Five acid attacks took place in London on Thursday night, raising serious concerns about a crime becoming widespread.
The Monday review will look at existing laws on the possession and throwing of acid, the response of police, sentencing, how people access harmful products, and the support offered to acid attack victims.
Police say more than 400 acid or corrosive substance attacks were carried out in England and Wales in the six months to April 2017, indicating a worrying increase in reports of attacks with acid or similar substances as offensive weapons.
Most acid attack cases never reach courts, and sentences for people who carry out the attacks in England and Wales are reportedly light.
A “wide-ranging” government review, following the rise in attacks, could result in heavier sentences for offenders.
UK authorities say perpetrators should “feel the full force of the law” and think apprehensively about committing such attacks.
“It is vital that we do everything we can to prevent these sickening attacks [from] happening in the first place,” said UK Home Secretary Amber Rudd, adding, “Life sentences must not be reserved for acid attack survivors.”

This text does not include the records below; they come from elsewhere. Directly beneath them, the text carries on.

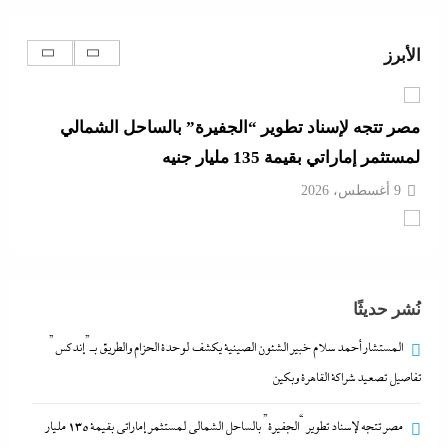
لمستثمر إماراتي بقيمة 135 مليار جنيه
9 أغسطس، 2026
الأبرز
الديد تايم بعد الاستنزاف الإيرانى: تعليمات قاهرة للمصانع
العسكرية الأمريكية لإنقاذ الجيش مع الحرب القادمة
9 أغسطس، 2026
وزير الخارجية التركى يفجرها وسط الصمت المصري:
القاهرة جاية في الطريق..هل تتحول”اتفاقية مكة” لناتو
الشرق الأوسط؟
نُشر حديثًا
9 أغسطس، 2026
المستشار أحمد سلام خبير الشئون الصينية يكشف لوحدة الحزام والطريق بـ”إندكس”
المستشار أحمد سلام خبير الشئون الصينية يكشف لوحدة
تفاصيل تصعيد شراكة القاهرة وبكين
الحزام والطريق بـ”إندكس” تفاصيل تصعيد شراكة
مصر تتجه لإسناد تطوير “الجفيرة” بالساحل الشمالي لمستثمر إماراتي بقيمة 135 مليار
القاهرة وبكين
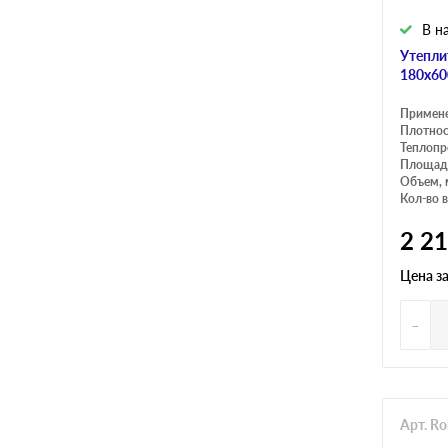
В н
Утепли
180х60
Примен
Плотнос
Теплопр
Площадь
Объем, 
Кол-во в
2 2
Цена з
-
Арт. R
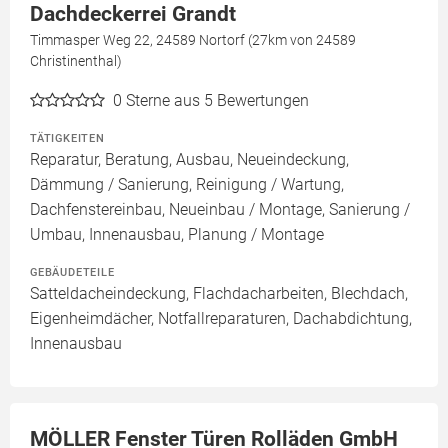
Dachdeckerrei Grandt
Timmasper Weg 22, 24589 Nortorf (27km von 24589
Christinenthal)
0
Sterne aus 5 Bewertungen
TÄTIGKEITEN
Reparatur, Beratung, Ausbau, Neueindeckung,
Dämmung / Sanierung, Reinigung / Wartung,
Dachfenstereinbau, Neueinbau / Montage, Sanierung /
Umbau, Innenausbau, Planung / Montage
GEBÄUDETEILE
Satteldacheindeckung, Flachdacharbeiten, Blechdach,
Eigenheimdächer, Notfallreparaturen, Dachabdichtung,
Innenausbau
MÖLLER Fenster Türen Rolläden GmbH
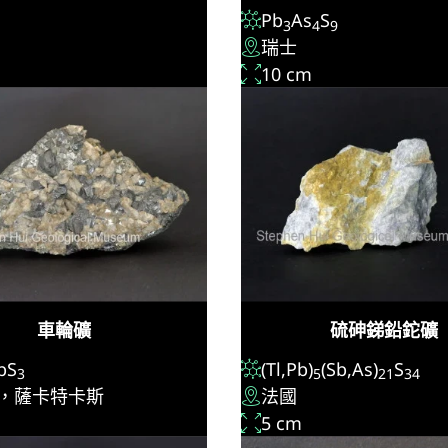
Pb
As
S
3
4
9
瑞士
10 cm
車輪礦
硫砷銻鉛鉈礦
bS
(Tl,Pb)
(Sb,As)
S
3
5
21
34
，薩卡特卡斯
法國
5 cm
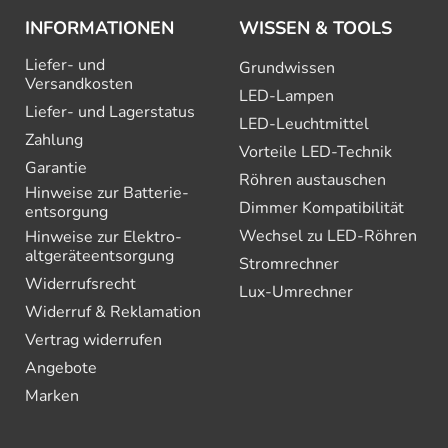
INFORMATIONEN
WISSEN & TOOLS
Liefer- und
Grundwissen
Versandkosten
LED-Lampen
Liefer- und Lagerstatus
LED-Leuchtmittel
Zahlung
Vorteile LED-Technik
Garantie
Röhren austauschen
Hinweise zur Batterie­
Dimmer Kompatibilität
entsorgung
Wechsel zu LED-Röhren
Hinweise zur Elektro­
altgeräte­entsorgung
Stromrechner
Widerrufsrecht
Lux-Umrechner
Widerruf & Reklamation
Vertrag widerrufen
Angebote
Marken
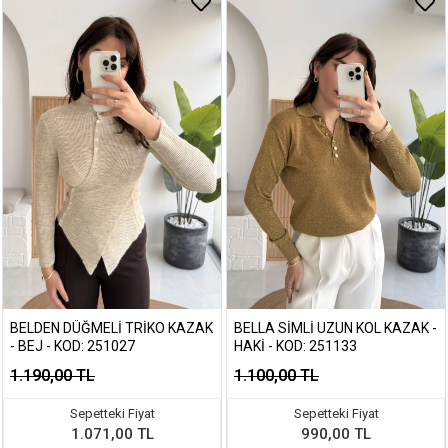
BELDEN DÜĞMELI TRIKO KAZAK
BELLA SIMLI UZUN KOL KAZAK -
- BEJ - KOD: 251027
HAKI - KOD: 251133
1.190,00 TL
1.100,00 TL
Sepetteki Fiyat
Sepetteki Fiyat
1.071,00 TL
990,00 TL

Local media say acid has become the weapon of choice for criminals because it carries lesser sentences compared to other weapons and is easier to dispose of after the attack.
British police said on Saturday that they had charged a 16-year-old boy with 15 offenses following five related acid attacks in London two days earlier, which left several people with facial burns, including one with serious injuries.
The charges included grievous bodily harm, the possession of an item to discharge a noxious substance, and robbery.
The teenager is due to appear before the Stratford Youth Court on Monday, London’s Metropolitan Police said in a statement.
On Friday, British police had said they had arrested two teenagers in connection with the attacks.
Police say it is “virtually impossible” to ban the sale of the corrosive substances used in acid attacks due to their wide usage in houses and industries.